Storm is a Kansas City native. He lives with his wife Natasha and son River who was diagnosed with PMD at 6 months old. At the time of writing this River is almost a year old.
Patricia is a fellow PMD mother and is located in Germany. Patricia is very engaged and ambitious and similar to me, eager to create more awareness for rare diseases and help other families with PMD.
Angi Dunham is a dedicated wife, mom, and real estate business owner who leads with optimism and purpose. As the mother of a son with Pelizaeus-Merzbacher disease, she is deeply committed to advocacy and strengthening the PMD community.
Doug lives in Madison, NJ with his wife and 3 daughters. He is also the proud father of Jack who was born with PMD and died at age 6 in 2013.
Don was one of the three Founding Board Members in 1999. In 2001, he was elected Board Chair at the first meeting of the Board of Trustees. He retired as Chair in 2015 and is a member emeritus.

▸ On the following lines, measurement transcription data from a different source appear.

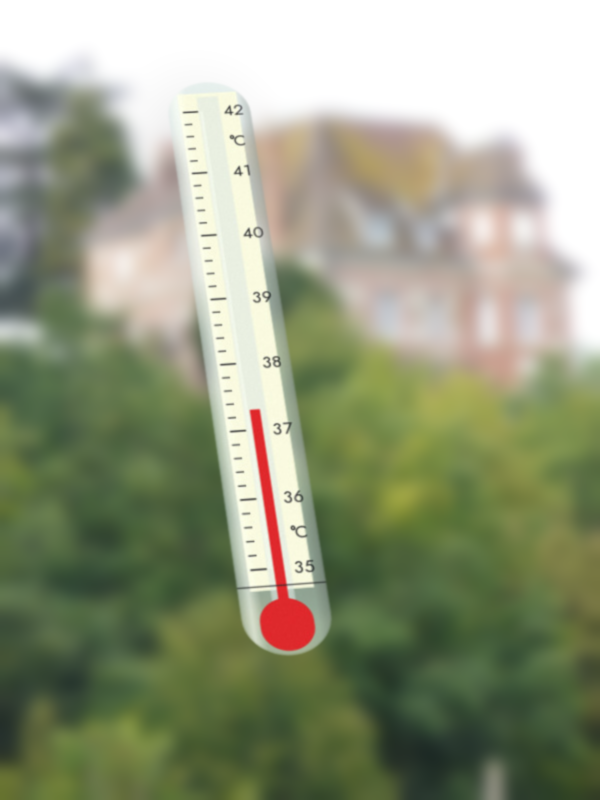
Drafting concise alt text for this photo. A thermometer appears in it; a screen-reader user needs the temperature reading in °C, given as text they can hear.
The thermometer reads 37.3 °C
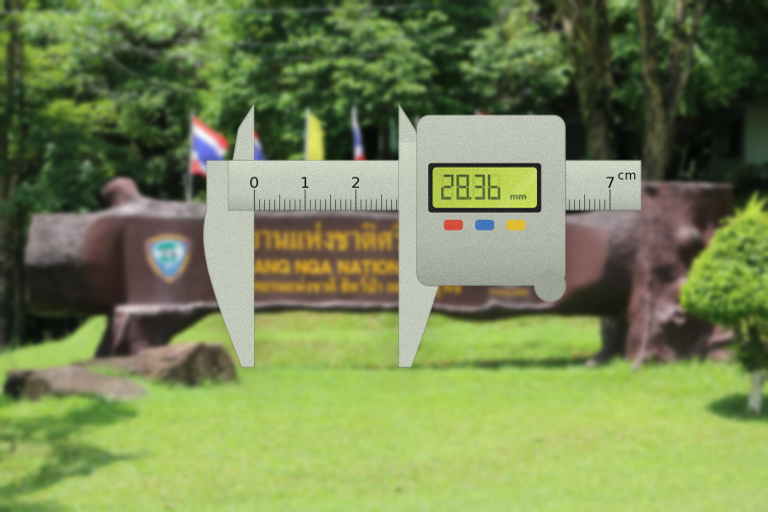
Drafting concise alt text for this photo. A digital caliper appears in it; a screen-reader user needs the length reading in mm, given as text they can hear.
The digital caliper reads 28.36 mm
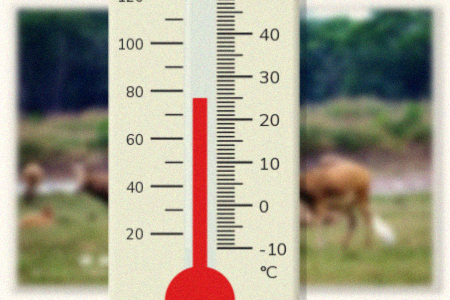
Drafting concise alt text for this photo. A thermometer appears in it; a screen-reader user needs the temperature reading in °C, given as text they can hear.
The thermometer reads 25 °C
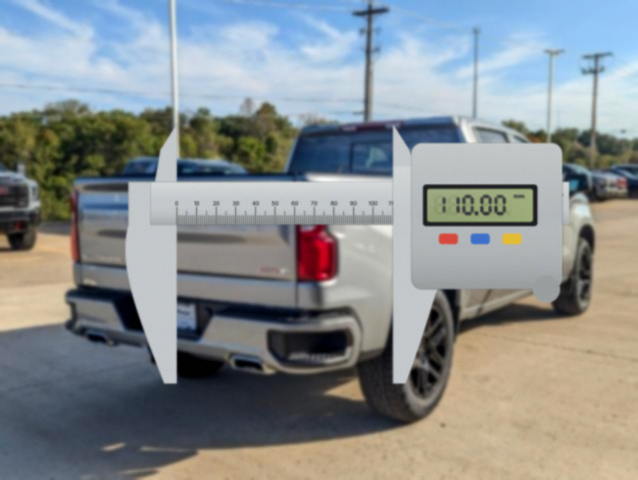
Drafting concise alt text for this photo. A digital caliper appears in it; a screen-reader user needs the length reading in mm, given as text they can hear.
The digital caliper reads 110.00 mm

As a devoted mother to Theo, Melanie understands the joys and challenges of raising a child with PMD and its associated medical complexities. Theo was born in 2016 and diagnosed with connatal PMD at six months old. After moving from Germany in 2019, Melanie and her family now reside in the Chicago suburbs.
Judy lives in Gettysburg, Pennsylvania with her husband, Rick, and grandson, Brayden. Brayden turned 8 years old in July 2022 and was diagnosed with PMD when he was one year old. He is the first generation to be diagnosed in their family.
Brittney lives in Lafitte, Louisiana, with her husband Jonathan, and two boys Zedin (6) and Zayce (2). Zayce was diagnosed with PMD on September 29th, 2021.
Jeff is the past Board Secretary and past Foundation Chair . Jeff has been on the board and an Executive Committee member since 2001.
I have been a PMD dad for 28-plus years now, and James has kept me honest all this time. I am semi-retired from a 30-something year career as a special education teacher. I have worked as a volunteer for parent advocacy groups here in Vermont for a long time, and I’m excited to try to share what I can with the Foundation.
She is married to Sander and they have two children: Selina and Valentin. Valentin was born in June 2013 and diagnosed in December 2015 with PMD. Ever since Marianne is constantly in touch with colleagues from various departments and researchers around the world to find a cure or a treatment and build a strong case to be heard at bio-pharmaceutical companies. Furthermore, she wants to ensure that Europe (ELA – European Leukodystrophies Association) and USA (PMD Foundation) work closely together to achieve our common global goal to cure PMD.
Angela Chlebowski lives in Fairfield, CT with her husband Jonny and their three children: Jillian, Ian, and Chad. Chad was born on August 1, 2008, and was diagnosed with PMD in July 2013. He is the first person to be affected by PMD in their family.
Lee lives in Houston, TX, with his wife Maite and his daughters Sara and Ana (diagnosed with PMLD at 18months).
Maite was born in Santiago, Chile, and came to live in Houston, TX, in 2000, where she met her husband, Lee. Maite’s career at IBM, Compaq, and HP spanned 15 years in Human Resources and Management Development.